During those years, a group of Hollywood's elite invested in the city's now-legendary Hotel Los Flamingos, perched atop the highest cliffs in town on the Peninsula de las Playas. Today, Los Flamingos is a quiet retreat and a great place to watch an Acapulco sunset - away from all of the action in the city's Golden Zone. Other Hollywood players patronized the Hotel El Mirador - not far from the town square; and it's there that one of them noticed some local boys playing on and diving from the cliffs behind the hotel, where the El Mirador dumped its trash. Eventually, he organized a union for the diver-boys, started paying them to perform, turned the hotel around, and made La Quebrada an internationally-famous Acapulco icon.
Miguel Alemán, a former president of Mexico (1946-1952), had a special love for Acapulco; and he was the force behind the construction of the boulevard which hugs and encircles the bay, now known as the Costera Miguel Alemán. Today, this six-lane thoroughfare runs from Playas Caleta and Caletilla in the southwest corner of the city to where it meets the Scenic Highway (Carretera Escénica) at the naval base out east.
Until the late 1950s, virtually nothing existed east of Fort San Diego - which had by then been used as a bull ring, the city jail, and finally an army barracks; but in the 1960s, everything changed rapidly when three factors caused an almost explosive growth in Acapulco: construction of the Costera Miguel Alemán, movement of the airport from Pie de la Cuesta to a new site southeast of the city, and the inauguration of jet-air service from the United States.
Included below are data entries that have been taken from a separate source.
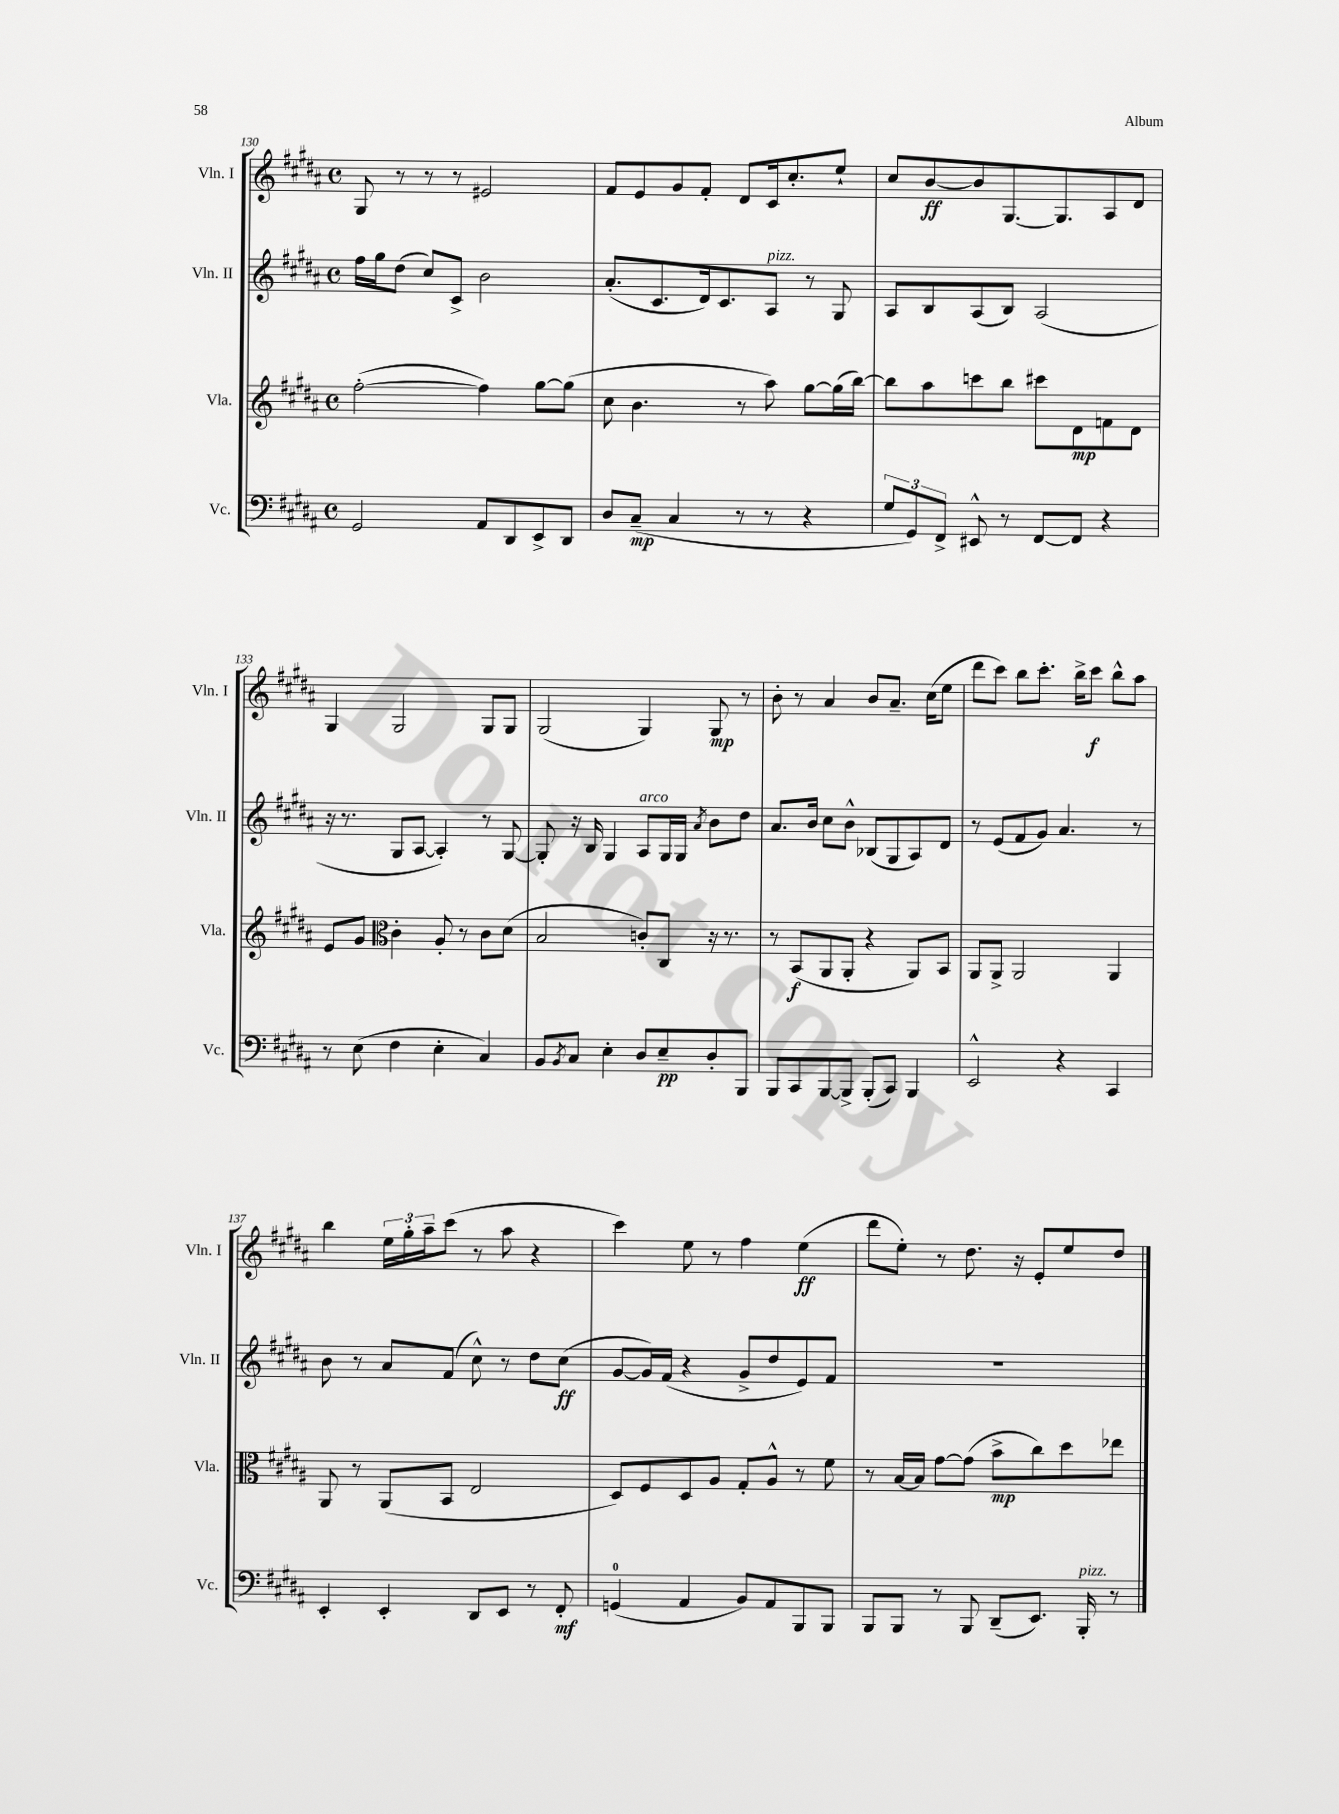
<<
\new StaffGroup <<
\new Staff = "s0" \with { instrumentName = "Vln. I" shortInstrumentName = "Vln. I" } {
    \clef treble \key b \major \defaultTimeSignature \time 4/4
    gis8 r8 r8 r8 eis'2 |
    fis'8 e'8 gis'8 fis'8-. dis'8 cis'16 cis''8.-. e''8-! |
    cis''8 b'8~\ff b'8 gis8.~ gis8. ais8 dis'8 |
    gis4 gis2 gis8 gis8 |
    gis2( gis4) gis8\mp r8 |
    b'8-. r8 ais'4 b'8 ais'8.-- cis''16( e''8 |
    dis'''8 cis'''8) b''8 cis'''8.-. b''16-> cis'''8\f b''8-^ ais''8 |
    b''4 \tuplet 3/2 { e''16 gis''16-. ais''16-- } cis'''8( r8 ais''8 r4 |
    cis'''4) e''8 r8 fis''4 e''4\ff( |
    dis'''8 e''8-.) r8 dis''8. r16 e'8-. e''8 dis''8 \bar "|." |
}
\new Staff = "s1" \with { instrumentName = "Vln. II" shortInstrumentName = "Vln. II" } {
    \clef treble \key b \major \defaultTimeSignature \time 4/4
    fis''16 gis''16 dis''8( cis''8) cis'8-> b'2 |
    ais'8.-.( cis'8. dis'16) cis'8. ais8^\markup { \italic "pizz." } r8 gis8 |
    ais8 b8 ais8( b8) ais2( |
    r16 r8. gis8 ais8~ ais4-.) r8 gis8~ |
    gis8-. r16 b16 gis4 ais8^\markup { \italic "arco" } gis16 gis16 \acciaccatura { ais'8 } b'8 dis''8 |
    ais'8. b'16 cis''8 b'8-^ bes8( gis8 ais8) dis'8 |
    r8 e'8( fis'8 gis'8) ais'4. r8 |
    b'8 r8 ais'8 fis'8( cis''8-^) r8 dis''8 cis''8\ff( |
    gis'8~ gis'16) fis'16( r4 gis'8-> dis''8 e'8) fis'8 |
    R1 \bar "|." |
}
\new Staff = "s2" \with { instrumentName = "Vla." shortInstrumentName = "Vla." } {
    \clef treble \key b \major \defaultTimeSignature \time 4/4
    fis''2~-.( fis''4) gis''8~ gis''8( |
    cis''8 b'4. r8 ais''8) gis''8~ gis''16( b''16~) |
    b''8 ais''8 c'''8 b''8 cis'''8 dis'8\mp f'8 dis'8 |
    e'8 gis'8 \clef alto cis'4-. ais8-. r8 cis'8 dis'8( |
    b2 c'8-.) cis8 r16 r8. |
    r8 b,8\f( ais,8 ais,8-. r4 ais,8) b,8 |
    ais,8 ais,8-> ais,2 ais,4 |
    ais,8 r8 ais,8( b,8 e2 |
    dis8) fis8 dis8 ais8 gis8-. ais8-^ r8 fis'8 |
    r8 b16~ b16 gis'8~ gis'8( b'8->\mp cis''8) dis''8 ees''8 \bar "|." |
}
\new Staff = "s3" \with { instrumentName = "Vc." shortInstrumentName = "Vc." } {
    \clef bass \key b \major \defaultTimeSignature \time 4/4
    gis,2 ais,8 dis,8 e,8-> dis,8 |
    dis8 cis8--\mp( cis4 r8 r8 r4 |
    \tuplet 3/2 { gis8 gis,8) fis,8-> } eis,8-^ r8 fis,8~ fis,8 r4 |
    r8 e8( fis4 e4-. cis4) |
    b,8 \acciaccatura { b,8 } cis8 e4-. dis8 e8--\pp dis8-. b,,8 |
    b,,8 cis,8 b,,8~ b,,8-> b,,8-.( cis,8) b,,4 |
    e,2-^ r4 cis,4 |
    e,4-. e,4-. dis,8 e,8 r8 fis,8-.\mf |
    g,4-0( ais,4 b,8) ais,8 b,,8 b,,8 |
    b,,8 b,,8 r8 b,,8 dis,8--( e,8.) b,,16-.^\markup { \italic "pizz." } r8 \bar "|." |
}
>>
>>
\layout { \context { \Score currentBarNumber = #130 } }
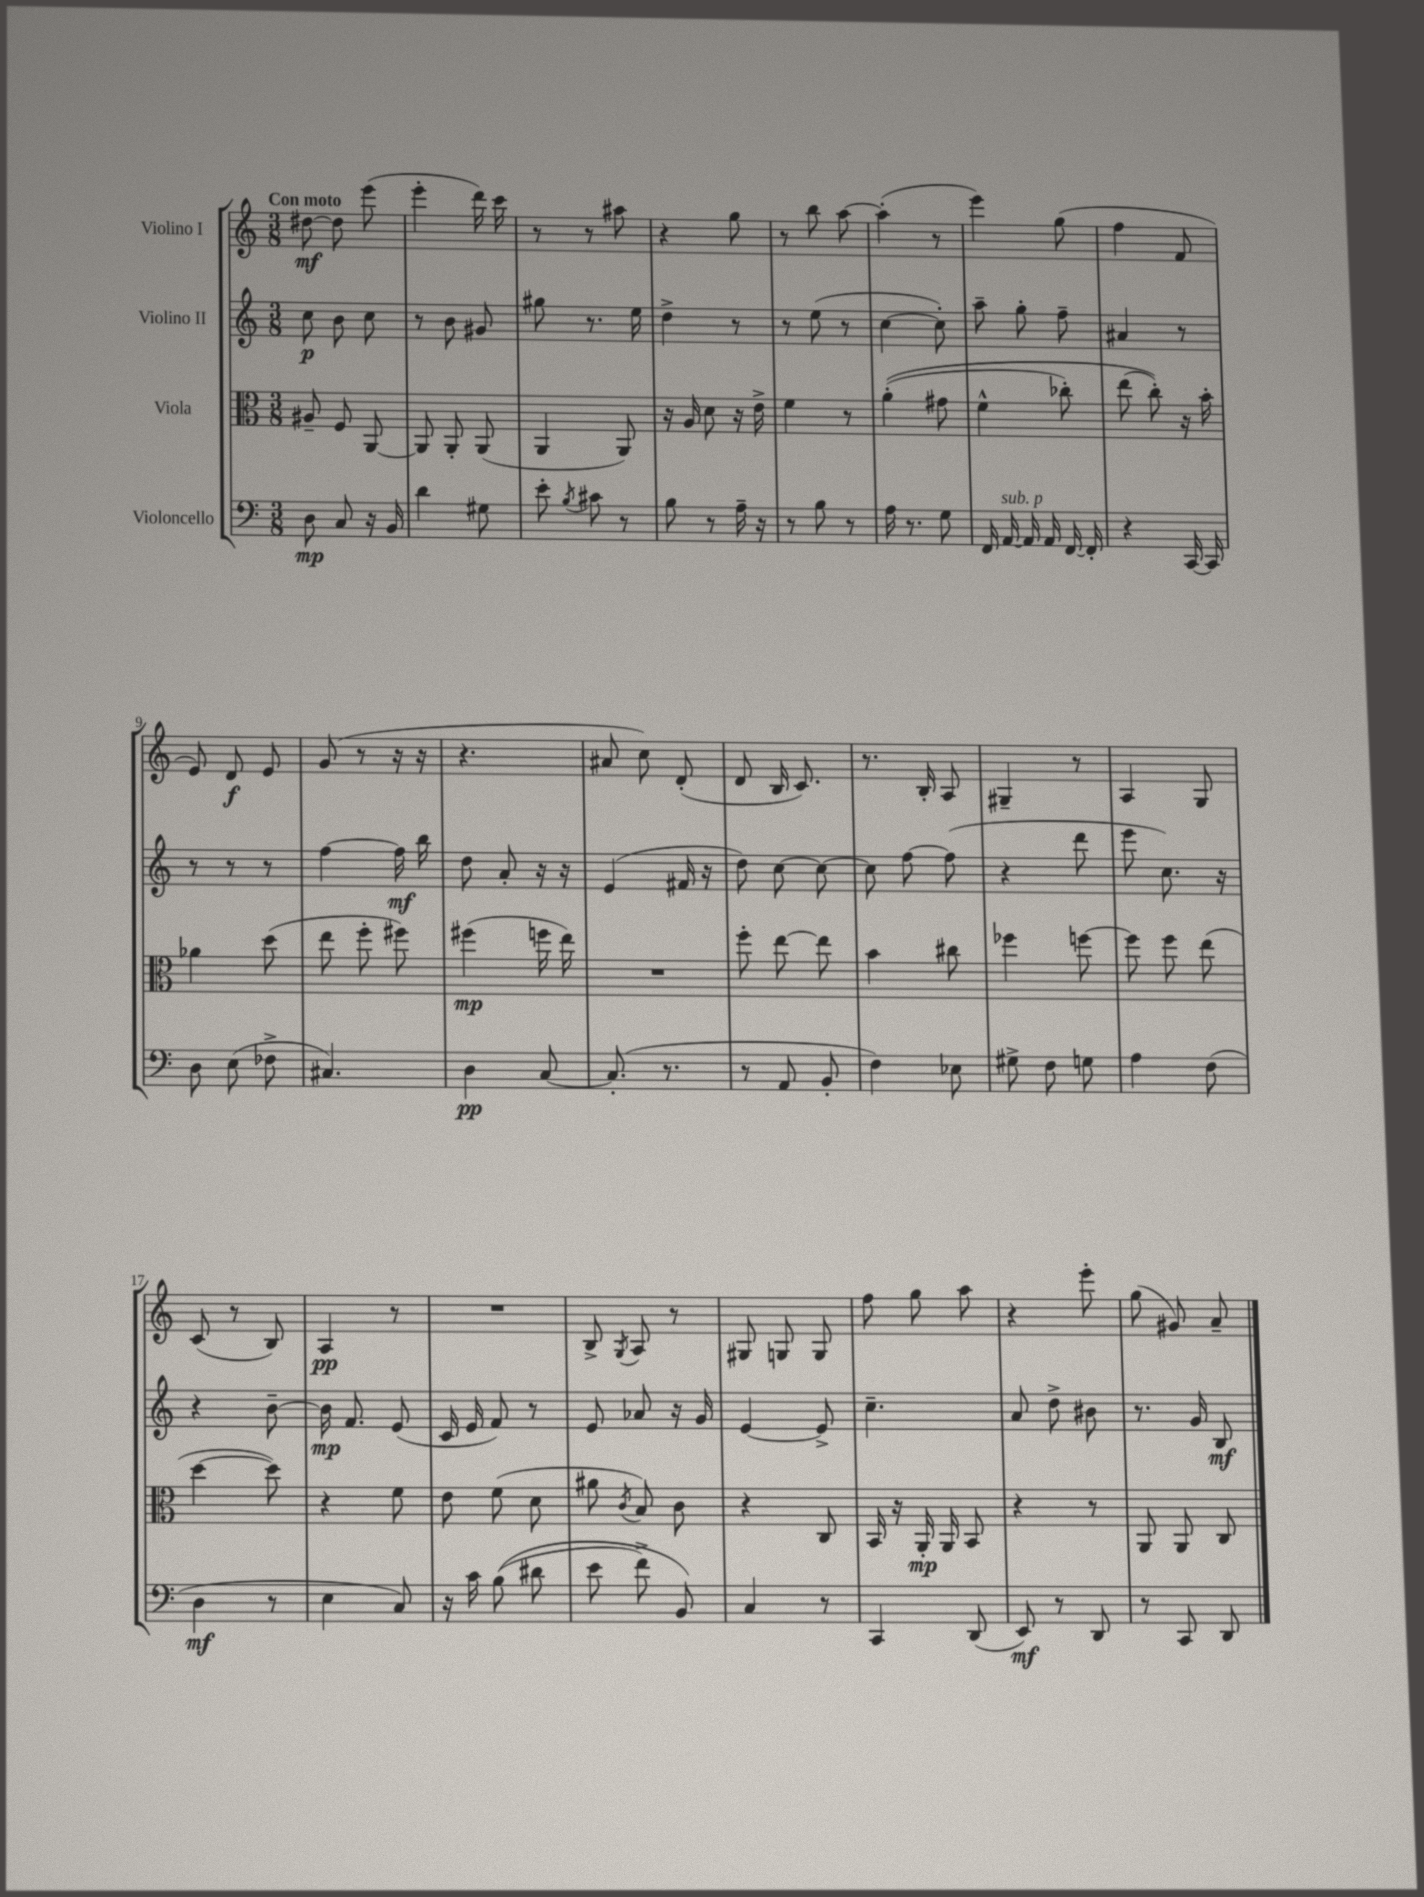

**kern	**kern	**kern	**kern
*staff4	*staff3	*staff2	*staff1
*clefF4	*clefC3	*clefG2	*clefG2
*k[]	*k[]	*k[]	*k[]
*M3/8	*M3/8	*M3/8	*M3/8
8D	8A#~	8cc	[8dd#
8C	8F	8b	8dd#]
16r	[8AA	8cc	(8eee
16BB	.	.	.
=	=	=	=
4d	8AA]	8r	4eee'
.	8AA'	8b	.
8G#	(8AA	8g#	16ddd)
.	.	.	16ccc
=	=	=	=
8e'	4AA	8gg#	8r
8qB	.	.	.
8c#	.	8.r	8r
8r	8AA)	.	8aa#
.	.	16ee	.
=	=	=	=
8B	16r	4dd^	4r
.	16A	.	.
8r	8d	.	.
16A~	16r	8r	8gg
16r	16e^	.	.
=	=	=	=
8r	4f	8r	8r
8B	.	(8ee	8bb
8r	8r	8r	[8aa
=	=	=	=
16A	&((4a'	[4cc	(4aa']
8.r	.	.	.
8G	8g#	8cc'])	8r
=	=	=	=
16FF	4f^^	8aa~	4eee)
[16AA	.	.	.
16AA]	.	8gg'	.
16AA	.	.	.
[16FF	8cc-')	8ff~	(8gg
16FF']	.	.	.
=	=	=	=
4r	(8ee	4a#	4ff
.	8cc')&)	.	.
[16CC	16r	8r	8f
16CC]	16b'	.	.
=	=	=	=
8D	4a-	8r	8e)
(8E	.	8r	8d
8F-^	(8dd	8r	8e
=	=	=	=
4.C#)	8ee	[4ff	(8g
.	8ff'	.	8r
.	8ff#)	16ff]	16r
.	.	16bb	16r
=	=	=	=
4D	(4ff#	8dd	4.r
.	.	8a'	.
[8C	16ff	16r	.
.	16ee)	16r	.
=	=	=	=
(8.C']	4.r	(4e	8a#
.	.	.	8cc)
8.r	.	.	.
.	.	16f#	(8d'
.	.	16r	.
=	=	=	=
8r	8ff'	8dd)	8d
8AA	[8ee	[8cc	16B
.	.	.	8.c)
8BB'	8ee]	8cc_	.
=	=	=	=
4F)	4b	8cc]	8.r
.	.	[8ff	.
.	.	.	16B'
8E-	8cc#	(8ff]	8A
=	=	=	=
8G#^	4ff-	4r	4G#~
8F	.	.	.
8G	[8ff	8ddd	8r
=	=	=	=
4A	8ff]	8eee	4A
.	8ff	8.cc)	.
(8F	(8ee	.	8G
.	.	16r	.
=	=	=	=
4D	[4dd	4r	(8c
.	.	.	8r
8r	8dd])	[8b~	8B)
=	=	=	=
4E	4r	16b]	4A
.	.	8.f	.
8C)	8f	(8e	8r
=	=	=	=
16r	8e	16c	4.r
16c	.	16e	.
&((8B	(8f	8f)	.
8d#	8d	8r	.
=	=	=	=
8e	8a#	8e	8B^
.	8qc	.	8qG
8f^)	8B)	8a-	8A
8BB&)	8c	16r	8r
.	.	16g	.
=	=	=	=
4C	4r	[4e	8G#
.	.	.	8G
8r	8C	8e^]	8G
=	=	=	=
4CC	16BB	4.cc~	8ff
.	16r	.	.
.	16AA'	.	8gg
.	16AA	.	.
(8DD	8BB	.	8aa
=	=	=	=
8EE)	4r	8a	4r
8r	.	8dd^	.
8DD	8r	8b#	8eee'
=	=	=	=
8r	8AA	8.r	(8gg
8CC	8AA	.	8g#)
.	.	16g	.
8DD	8C	8B	8a~
==	==	==	==
*-	*-	*-	*-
New high-rise luxury hotels began to spring up east of Parque Papagayo - such as the Acapulco Hilton, which opened near what is now Playa Condesa - and the rest is history.
THE 1970s & Beyond
It's often said that Acapulco's golden years peaked in the 1970s - and indeed it did; but the city always maintained its ability to draw throngs of national tourists from Mexico City and surrounding states - and has seen somewhat of a resurgence in foreign travelers in recent years.